The contest to replace Carwyn Jones is intensifying, even though there are at least five months until he formally stands down as Welsh Labour leader.
Behind the scenes there are concerns that the field is narrowing too quickly and also growing fears at the possibility of there being no women on the ballot paper, something described by one AM as 'unthinkable.'
Finance Secretary Mark Drakeford is the first and only candidate so far to have declared that he's standing although there's speculation that Health Secretary Vaughan Gething will announce his candidacy today or tomorrow.
He's under pressure to declare from members who are alarmed by the swiftness and efficiency of the Drakeford campaign and who worry that that campaign will only benefit from having more than one opponent.
The Drakeford campaign is being led by AMs and senior party figures on the left of the party connected to the organisation Welsh Labour Grassroots which is affiliated to the Jeremy Corbyn-backing Momentum group although his support is said to go much wider than just amongst the traditional left.
However if Mark Drakeford is seen as the left's candidate, Vaughan Gething is likely to be backed by those who'd be considered on the right of moderate wing, often referred to by the name of the grouping and magazine Progress.
And that's at least one reason why some want a bigger range of candidates, so that the contest can't be caricatured as 'Momentum versus Progress.'
Labour AMs Lee Waters and Hannah Blythyn have both spoken publicly of the need for a full contest rather than a coronation or even a two-horse race.
And Aberavon AM David Rees has written to the Labour group setting out the same view. I've obtained a copy of his email in which he says that the party needs to have 'the widest possible debate...with a diverse range of candidates.'
He says there needs to be several candidates when the contest formally begins in September and he urges his colleagues not to say who they'll be nominating until after the summer, so that a wide ranging debate can be held.
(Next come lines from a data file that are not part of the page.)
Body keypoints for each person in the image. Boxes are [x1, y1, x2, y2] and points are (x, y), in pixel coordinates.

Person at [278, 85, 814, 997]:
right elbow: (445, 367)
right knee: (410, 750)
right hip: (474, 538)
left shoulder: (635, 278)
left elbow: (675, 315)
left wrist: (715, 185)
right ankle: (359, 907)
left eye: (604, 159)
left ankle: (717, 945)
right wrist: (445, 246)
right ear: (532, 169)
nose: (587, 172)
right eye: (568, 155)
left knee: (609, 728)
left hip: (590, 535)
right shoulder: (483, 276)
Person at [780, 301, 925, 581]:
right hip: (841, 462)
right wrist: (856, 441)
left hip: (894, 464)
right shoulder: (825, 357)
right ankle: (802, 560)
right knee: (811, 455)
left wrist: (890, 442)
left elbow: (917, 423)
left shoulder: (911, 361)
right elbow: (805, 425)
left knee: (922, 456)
I can also report increasing concerns about the prospect that there might not be a woman on the ballot paper in the autumn.
The Merthyr AM Dawn Bowden told me in Monday's Sharp End that such a situation would be 'unthinkable' in 2018.
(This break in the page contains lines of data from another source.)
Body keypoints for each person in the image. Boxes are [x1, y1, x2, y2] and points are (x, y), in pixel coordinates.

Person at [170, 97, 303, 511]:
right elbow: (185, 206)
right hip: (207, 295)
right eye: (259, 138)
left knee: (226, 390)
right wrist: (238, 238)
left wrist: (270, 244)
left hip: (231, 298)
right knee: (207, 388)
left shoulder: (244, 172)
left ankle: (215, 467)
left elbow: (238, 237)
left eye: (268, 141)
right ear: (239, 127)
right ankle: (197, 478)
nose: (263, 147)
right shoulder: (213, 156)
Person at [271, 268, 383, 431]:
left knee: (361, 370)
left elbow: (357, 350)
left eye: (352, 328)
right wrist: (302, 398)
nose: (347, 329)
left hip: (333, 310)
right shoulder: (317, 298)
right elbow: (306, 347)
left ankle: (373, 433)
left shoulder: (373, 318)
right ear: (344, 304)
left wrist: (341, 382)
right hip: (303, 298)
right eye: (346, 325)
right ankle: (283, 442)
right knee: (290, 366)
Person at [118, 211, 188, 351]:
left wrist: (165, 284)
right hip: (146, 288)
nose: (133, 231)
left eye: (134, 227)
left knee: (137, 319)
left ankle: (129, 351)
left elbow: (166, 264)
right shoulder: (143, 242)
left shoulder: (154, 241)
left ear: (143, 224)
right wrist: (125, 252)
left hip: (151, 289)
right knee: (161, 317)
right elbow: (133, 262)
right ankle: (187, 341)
However it's thought the only woman still thinking about launching a bid is Eluned Morgan although she hasn't yet said anything publicly.
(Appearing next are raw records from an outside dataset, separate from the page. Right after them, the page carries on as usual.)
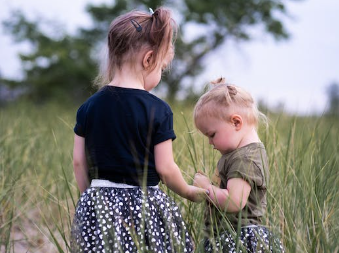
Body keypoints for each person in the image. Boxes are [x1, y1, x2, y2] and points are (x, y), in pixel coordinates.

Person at [70, 7, 206, 253]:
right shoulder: (159, 109)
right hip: (146, 206)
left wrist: (89, 199)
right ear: (149, 59)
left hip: (99, 201)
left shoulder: (88, 107)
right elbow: (165, 168)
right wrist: (187, 190)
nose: (160, 74)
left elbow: (79, 162)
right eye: (162, 68)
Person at [193, 78, 284, 252]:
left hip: (239, 238)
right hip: (229, 236)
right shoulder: (238, 154)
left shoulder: (245, 158)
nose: (210, 143)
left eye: (212, 134)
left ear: (236, 122)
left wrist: (206, 189)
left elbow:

A petition has appeared online which now has nearly 300 signatures urging Labour AMs to ensure she's one of the candidates.
Those behind the petition say it's time to change the fact that Wales 'is unique in that it has never elected a woman leader.'
As General Secretary of Welsh Labour when the Assembly began, Anita Gale was involved in efforts that were often controversial at the time to ensure an equal number of female candidates were selected to stand for the new institution.
Now Baroness Gale has told me 'it would be really appalling' if there's no woman on the ballot paper. She's making no secret that she would prefer Eluned Morgan to stand but more importantly she says there should not be an all-male contest.
Others who are still considering whether or not to stand are said to be Ken Skates, Jeremy Miles and Alun Davies.
There are a lot of conversations, a lot of calculations and several conflicting dynamics at work in this leadership contest which is already making things tricky with half a year to go until it's resolved.